The big fish I caught as a skinny little kid turned into an armored alien when he got to the boat. At nine, I had handled a fair number of turtles. For a city kid I did just fine catching turtles and frogs out of sewers. We had smart contraption. A semi-flattened coffee can on a string could be lowered through a grate. A long stick was extended to nudge the frog or turtle toward the can. Once inside, a quick yank and pull got the can up to the grate with a hopping mad frog, or a an upside down turtle. Turtles in the city never had horns or spiked shells. They were colorful and smooth.

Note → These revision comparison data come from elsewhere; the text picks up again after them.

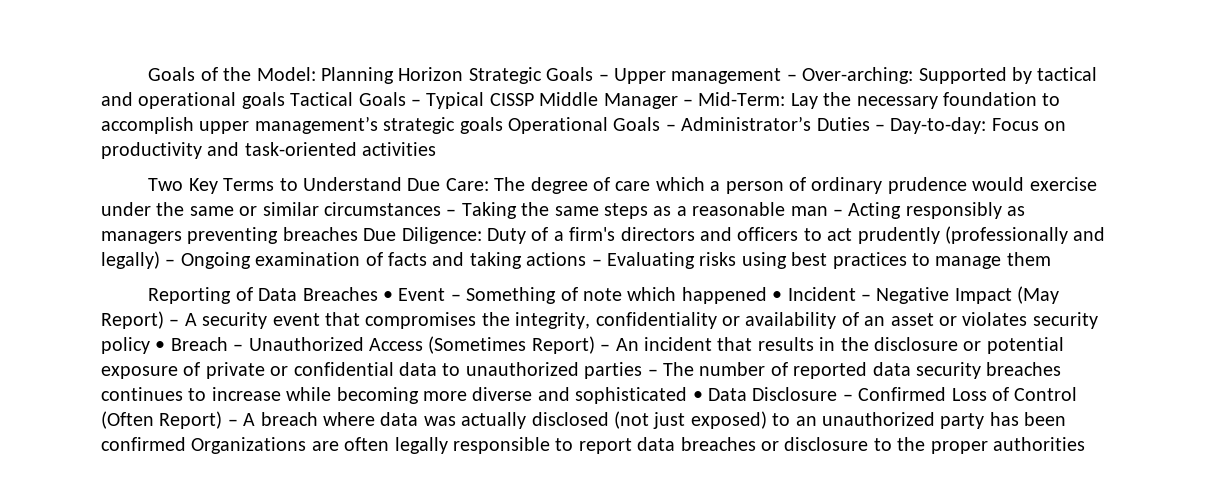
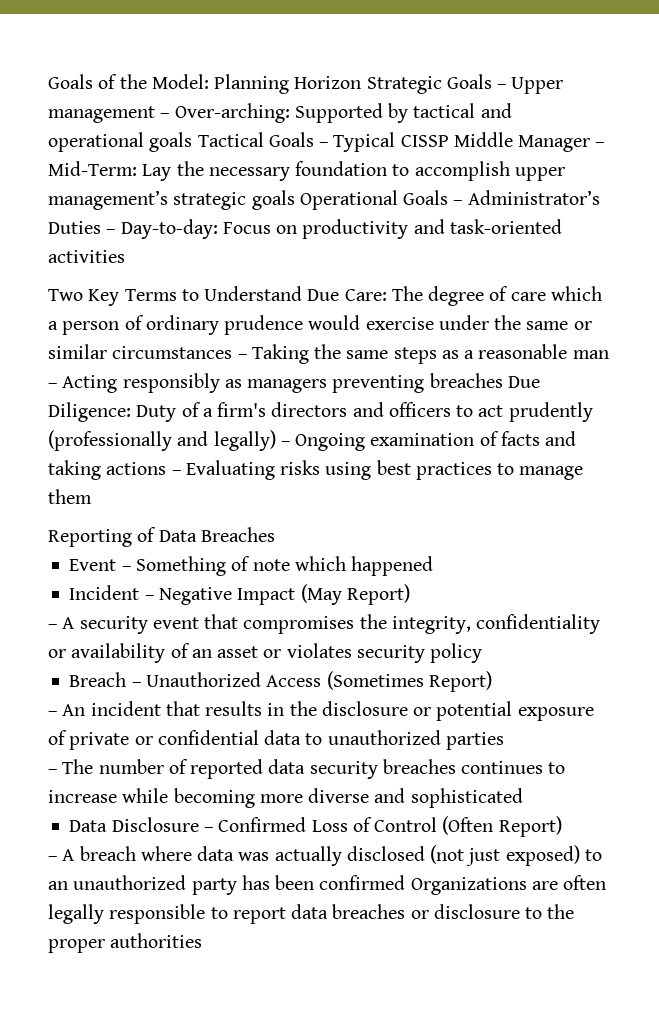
[382,291,393,301] • -> (275, 534) //
[772,291,783,301] • -> (434, 566) //
(164, 320) none -> (410, 594) //
[155,341,166,351] • -> (483, 653) //
(595, 345) none -> (492, 681) //
(643, 370) none -> (504, 741) //
[692,391,703,401] • -> (523, 798) //
(223, 420) none -> (562, 826) //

This monster I landed was neither colorful or smooth. If the turtle wasn't disturbed by his lunch skiing him across Lily pads, out of the water and into a boat, he was opposed to being launched by a grubby kid.

For a nine year old sitting in a boat,(Don't stand in the boat!") wearing an orange life jacket, to toss a pound and a half turtle there is no graceful motion... especially when the thrower is only marginally more heavy than the throwee. I pulled my arm back so my turtle filled hand was even with my right ear. He spoke violence and stretched his neck for my ear. I know he did because I heard two sounds.

"Tommy, don't..."
"Haahhhhhhh"

Now I don't remember if the creature got a nip of my ear. That's surely a memory that could have been suppressed. But, I know when the snapping turtle left my hand, I never touched another. Gosh, I wonder why they're so pissed off. The painted turtle lolly gags around and appears to care less if you pick him up and cart him around in your bike basket for a day. The snapper gets vicious if you try to nudge him off the road with a long stick. God forbid you try to pick him up. He's spin around on you in an instant and take your finger off at a nuckle. He'd apparently rather get crushed by a Firestone than get a nudge.

I was in the boat that day with Bob Teipner. Bob is a friend of my Dad. His family owned the cottage. Bob was twice my age, but I liked him and he didn't mind taking me fishing. I didn't mind fishing ever. In fact, I think I only stopped fishing to go in for lunch, use a bathroom, learn math, english, and spelling, play a game or two, get married, have a couple of boys, and occasionally make a buck or two. Seems to me once you start fishing, you don't stop but for major life events.

Bob is selling his cottage now. In the photos the house looks as perfect as it was in '68. I hope the cottage stays a cottage.

As Bob wrote to me the other day, life goes on.